Configuration Item Description
Infrastructure Type Select the type of object to monitor: HOST, Process, CONTAINERS, Pod, Service, Deployment, Node, ReplicaSet, Job, CronJob
Detection Target Select the detection scope:

  • All: Detect all objects of this type within the workspace
  • Custom: Limit the detection scope through Wildcard fuzzy matching or label filtering
  • Additional Information After selecting fields, the system performs additional queries to enrich event content, but these do not participate in trigger condition judgment. If multiple matching values are detected, one record is returned randomly. Supports fields such as: unicast_ip, Scheck, instance_id, region, etc.

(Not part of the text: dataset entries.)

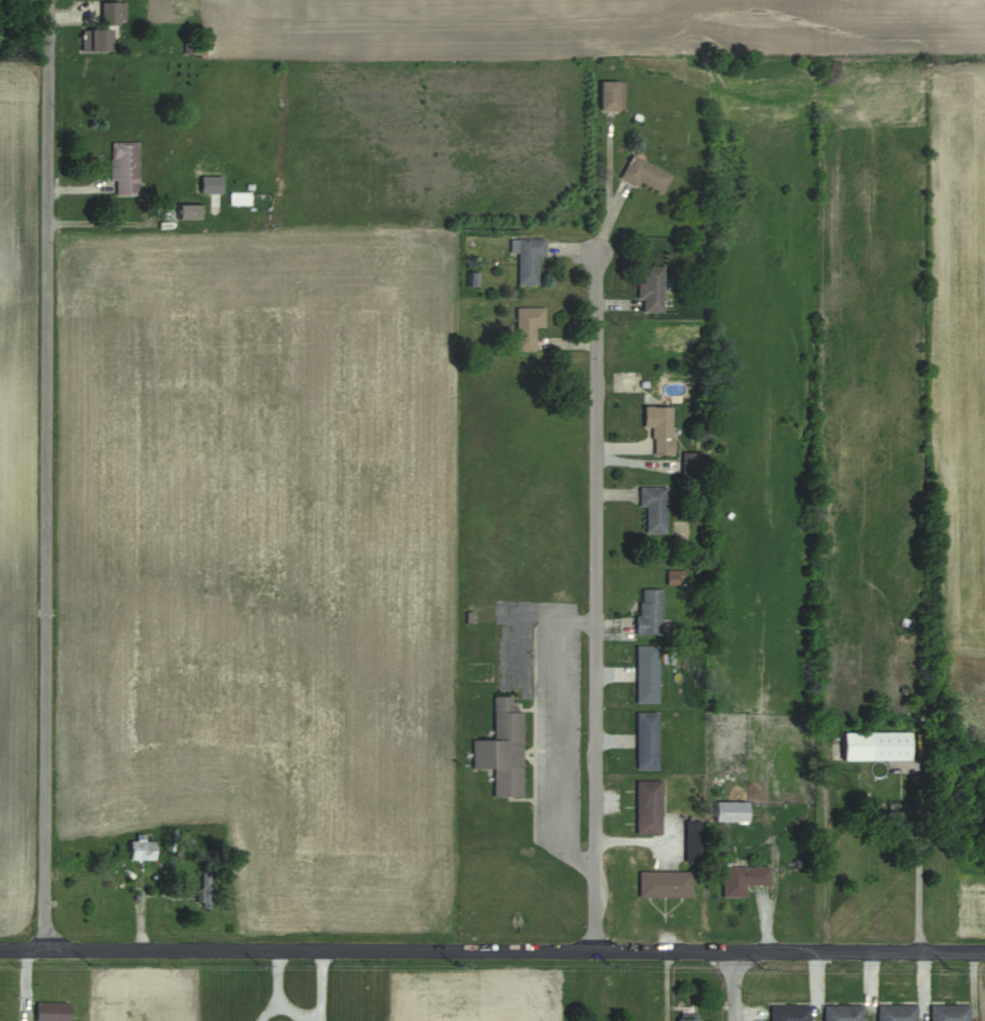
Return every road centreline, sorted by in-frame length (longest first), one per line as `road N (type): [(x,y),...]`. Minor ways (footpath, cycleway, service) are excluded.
road 1 (tertiary): [(984,950),(0,950)]
road 2 (residential): [(48,950),(49,0)]
road 3 (residential): [(597,950),(597,251)]

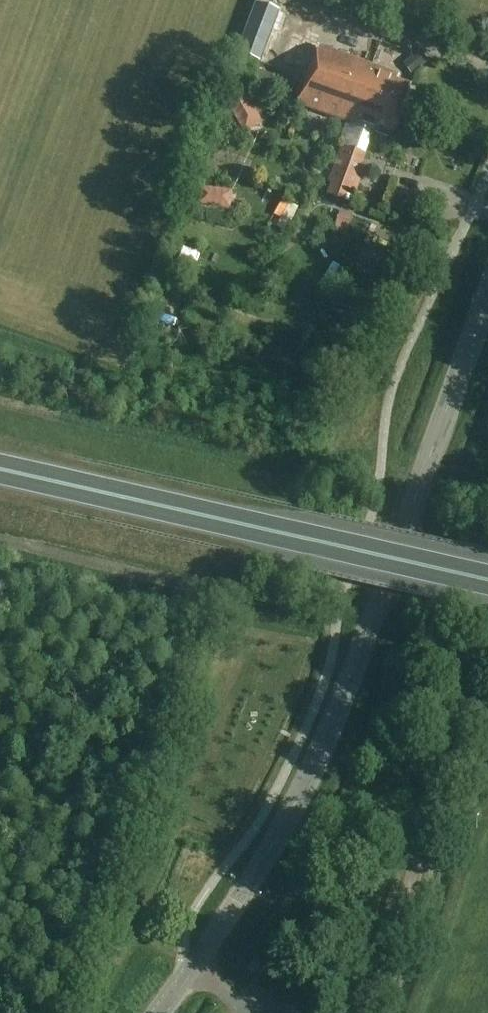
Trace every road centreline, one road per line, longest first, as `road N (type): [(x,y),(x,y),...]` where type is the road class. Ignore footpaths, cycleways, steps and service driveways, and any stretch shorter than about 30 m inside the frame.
road 1 (tertiary): [(161,1012),(247,889),(337,716),(487,295)]
road 2 (trunk): [(487,579),(0,469)]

    Custom Detection Target Configuration

    After selecting "Custom", the following filtering methods are supported:

    • Wildcard Matching: Enter a wildcard expression for fuzzy matching (e.g., web-*). Supports entering wildcards for fuzzy matching. If the content contains the special character "backslash \", it needs to be escaped to take effect.
    • Label Filtering: Perform precise filtering through labels (such as operating system, tags, etc.) and more fields (datakit_ver, zone_id, cloud_provider, etc.).

    Trigger Conditions

    Configure trigger conditions for each alert level (Fatal, Severe, Important, Warning), as well as normal recovery conditions.

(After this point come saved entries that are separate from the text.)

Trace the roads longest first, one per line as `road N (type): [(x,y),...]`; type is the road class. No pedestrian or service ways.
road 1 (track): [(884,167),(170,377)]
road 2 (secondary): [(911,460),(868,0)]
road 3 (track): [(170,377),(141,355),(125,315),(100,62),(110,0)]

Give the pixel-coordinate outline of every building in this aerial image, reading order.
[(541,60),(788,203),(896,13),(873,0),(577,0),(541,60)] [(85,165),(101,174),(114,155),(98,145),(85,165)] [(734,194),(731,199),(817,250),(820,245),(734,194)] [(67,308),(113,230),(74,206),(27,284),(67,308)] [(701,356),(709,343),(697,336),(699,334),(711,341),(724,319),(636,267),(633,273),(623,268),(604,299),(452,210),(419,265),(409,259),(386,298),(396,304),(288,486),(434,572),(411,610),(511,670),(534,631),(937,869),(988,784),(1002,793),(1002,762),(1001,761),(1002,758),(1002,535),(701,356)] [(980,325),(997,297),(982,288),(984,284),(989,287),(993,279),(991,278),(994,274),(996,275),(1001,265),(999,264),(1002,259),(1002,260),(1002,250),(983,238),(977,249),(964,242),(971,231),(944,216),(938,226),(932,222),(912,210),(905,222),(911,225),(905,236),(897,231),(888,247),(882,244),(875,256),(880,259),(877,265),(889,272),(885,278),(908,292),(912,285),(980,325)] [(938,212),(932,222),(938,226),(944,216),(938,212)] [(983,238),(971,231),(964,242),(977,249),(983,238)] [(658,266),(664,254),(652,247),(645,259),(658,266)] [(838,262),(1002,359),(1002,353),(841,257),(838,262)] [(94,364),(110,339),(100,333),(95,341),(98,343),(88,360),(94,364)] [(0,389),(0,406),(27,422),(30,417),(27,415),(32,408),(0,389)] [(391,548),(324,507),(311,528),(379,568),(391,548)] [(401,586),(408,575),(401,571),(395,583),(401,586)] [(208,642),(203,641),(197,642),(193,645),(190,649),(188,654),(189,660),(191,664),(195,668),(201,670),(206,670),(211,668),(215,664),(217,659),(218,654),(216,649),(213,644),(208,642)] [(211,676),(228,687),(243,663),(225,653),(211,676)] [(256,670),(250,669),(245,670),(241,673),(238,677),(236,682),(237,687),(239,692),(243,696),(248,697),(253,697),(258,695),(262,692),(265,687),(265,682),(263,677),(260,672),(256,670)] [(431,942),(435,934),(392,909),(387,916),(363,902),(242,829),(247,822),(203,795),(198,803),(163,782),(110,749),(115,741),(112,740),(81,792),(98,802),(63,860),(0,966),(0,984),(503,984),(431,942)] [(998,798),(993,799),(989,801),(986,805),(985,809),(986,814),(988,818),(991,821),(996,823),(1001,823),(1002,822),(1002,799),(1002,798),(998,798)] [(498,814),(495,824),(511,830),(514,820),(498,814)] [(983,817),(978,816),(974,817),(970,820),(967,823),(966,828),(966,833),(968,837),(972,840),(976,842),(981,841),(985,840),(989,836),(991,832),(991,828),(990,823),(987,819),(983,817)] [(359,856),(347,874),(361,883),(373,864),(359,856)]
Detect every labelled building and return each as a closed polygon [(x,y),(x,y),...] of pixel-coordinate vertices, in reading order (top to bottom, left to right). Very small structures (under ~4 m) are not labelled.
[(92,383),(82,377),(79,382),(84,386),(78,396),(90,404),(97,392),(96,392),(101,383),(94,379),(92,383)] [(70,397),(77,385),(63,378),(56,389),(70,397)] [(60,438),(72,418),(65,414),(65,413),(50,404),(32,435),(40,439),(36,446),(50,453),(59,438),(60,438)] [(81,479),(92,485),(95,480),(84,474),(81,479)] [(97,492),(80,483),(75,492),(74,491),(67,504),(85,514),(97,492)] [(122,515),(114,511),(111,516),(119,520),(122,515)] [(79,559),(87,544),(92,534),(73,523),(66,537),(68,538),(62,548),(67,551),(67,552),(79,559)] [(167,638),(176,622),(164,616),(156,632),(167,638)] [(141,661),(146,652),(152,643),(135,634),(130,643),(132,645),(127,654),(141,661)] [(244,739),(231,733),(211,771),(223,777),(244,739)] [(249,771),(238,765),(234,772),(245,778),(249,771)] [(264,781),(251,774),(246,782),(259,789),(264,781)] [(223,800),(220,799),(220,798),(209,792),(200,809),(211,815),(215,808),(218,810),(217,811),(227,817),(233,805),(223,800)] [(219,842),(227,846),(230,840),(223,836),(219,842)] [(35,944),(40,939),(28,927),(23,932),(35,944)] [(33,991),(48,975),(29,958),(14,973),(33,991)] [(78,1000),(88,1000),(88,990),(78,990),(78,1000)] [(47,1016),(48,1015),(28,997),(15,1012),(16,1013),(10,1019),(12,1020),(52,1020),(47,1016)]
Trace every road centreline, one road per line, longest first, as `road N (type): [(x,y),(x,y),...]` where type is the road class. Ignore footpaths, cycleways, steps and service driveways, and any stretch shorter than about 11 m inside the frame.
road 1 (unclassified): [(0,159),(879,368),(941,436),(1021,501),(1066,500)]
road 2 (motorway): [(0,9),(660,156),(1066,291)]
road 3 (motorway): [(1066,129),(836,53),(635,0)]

    Level Configuration Description
    Fatal Detection target has not reported data for [N] consecutive minutes Highest level alert, requires immediate action
    Severe Detection target has not reported data for [N] consecutive minutes High-level alert, requires priority handling
    Important Detection target has not reported data for [N] consecutive minutes Medium-level alert, requires attention
    Warning Detection target has not reported data for [N] consecutive minutes Low-level alert, requires notice
    Normal No events generated for [N] consecutive detections After an abnormal event occurs, if no further anomalies are triggered for N consecutive detections, a recovery event (normal event) is generated
    Input Value Range

    The input value range for Fatal, Severe, Important, and Warning is 5 to 999 minutes. If the input value is less than 5 minutes, adjust the detection frequency or interval to avoid detection false positives.

    Multi-Object Detection Logic

    When the query result returns multiple objects, if any one of them meets the set conditions, an event of the corresponding level is triggered.

    For more details, refer to Event Level Description.

    Subsequent Configuration

    After completing the above detection configuration, please continue to configure:

    1. Event Notification: Define event title, content, notification members, data gap handling, and associated faults.
    2. Alert Configuration: Select alert strategies, set notification targets, and mute periods.
    3. Association: Associate dashboards for quick jump to view data.
    4. Permissions: Set operation permissions to control who can edit/delete this monitor.